• _CONSIGNE 1_
Énumérez les groupes dont le F.L.N. devra satisfaire les aspirations révolutionnaires, selon la note éditoriale sur la Révolution algérienne.
• _CONSIGNE 2_
D'après la note éditoriale sur la Révolution algérienne, quelles deux formes d'action la direction du F.L.N. a-t-elle combinées ?
• _CONSIGNE 3_
Veuillez citer la note éditoriale sur la Révolution algérienne en commençant à « Note éditoriale parue » et en terminant à « formelle, la Révolution. ».

Note éditoriale parue dans Quatrième Internationale, 20ème année, n° 15, avril 1962 (2ème trimestre), p. 3-4
Une phase de la Révolution algérienne sera bientôt close, une autre — plus importante — commencera. Il s’agira de voir de quelle manière le F.L.N., la direction que s’est donnée le peuple algérien dans sa lutte pour l’émancipation, saura répondre aux aspirations révolutionnaires des masses paysannes, des ouvriers et des « éduqués » et réaliser, après l’indépendance formelle, la Révolution.
La lutte armée entre l’impérialisme français et les masses algériennes dirigées par le F.L.N. se termine par une « paix de compromis », qui reflète le rapport de force sur le terrain militaire et général, vers laquelle s’est orientée, du reste en connaissance de cause, la direction du F.L.N., combinant action militaire et action diplomatique pour arriver à un résultat tant soit peu acceptable.

(Items conservés d'une collection)
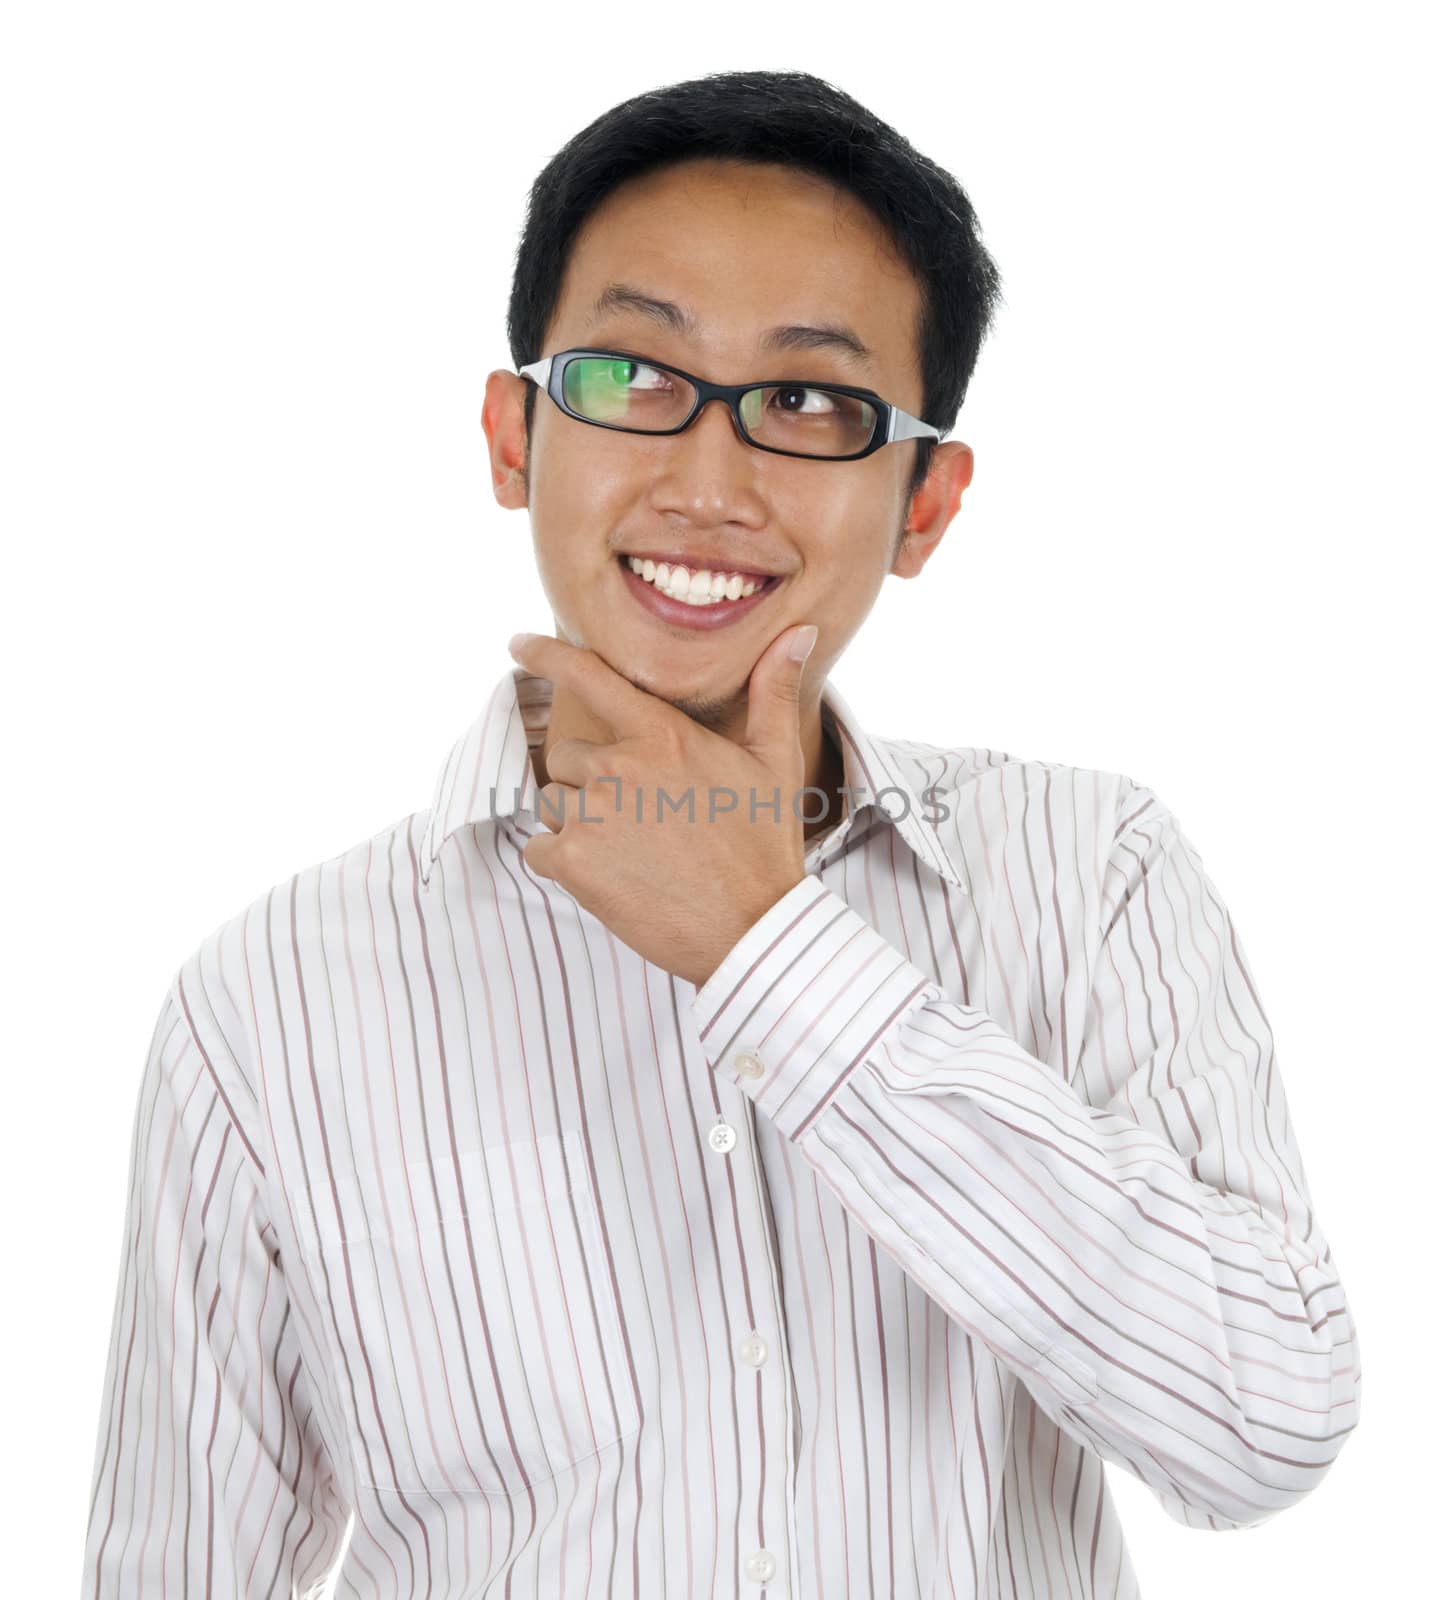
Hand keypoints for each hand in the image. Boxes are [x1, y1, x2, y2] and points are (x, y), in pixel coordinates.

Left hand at [506, 624, 819, 987]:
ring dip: (577, 826)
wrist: (751, 929)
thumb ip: (772, 692)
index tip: (517, 643)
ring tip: (632, 853)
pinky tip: (610, 880)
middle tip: (641, 821)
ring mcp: (592, 814)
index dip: (547, 655)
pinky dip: (563, 867)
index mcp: (662, 735)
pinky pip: (540, 851)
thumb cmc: (764, 847)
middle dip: (591, 783)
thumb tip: (799, 632)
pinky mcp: (573, 862)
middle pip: (567, 757)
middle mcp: (619, 766)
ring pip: (553, 804)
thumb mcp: (776, 763)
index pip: (590, 678)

• _RÉPONSE 1_
Les masses paysannes, les ouvriers et les « éduqués ».

• _RÉPONSE 2_
L'action militaire et l'action diplomatique.

• _RÉPONSE 3_
Note éditoriale parue dans Quatrième Internationale, 20ème année, n° 15, avril 1962 (2ème trimestre), p. 3-4
Une phase de la Révolution algérienne sera bientôt close, une autre — plus importante — commencera. Il s’agira de voir de quelle manière le F.L.N., la direction que s’est donnée le peuple algérien dans sa lutte pour l’émancipation, saura répondre aux aspirations révolutionnaires des masses paysannes, des ouvriers et des « éduqués » et réaliser, après l’indépendance formelle, la Révolution.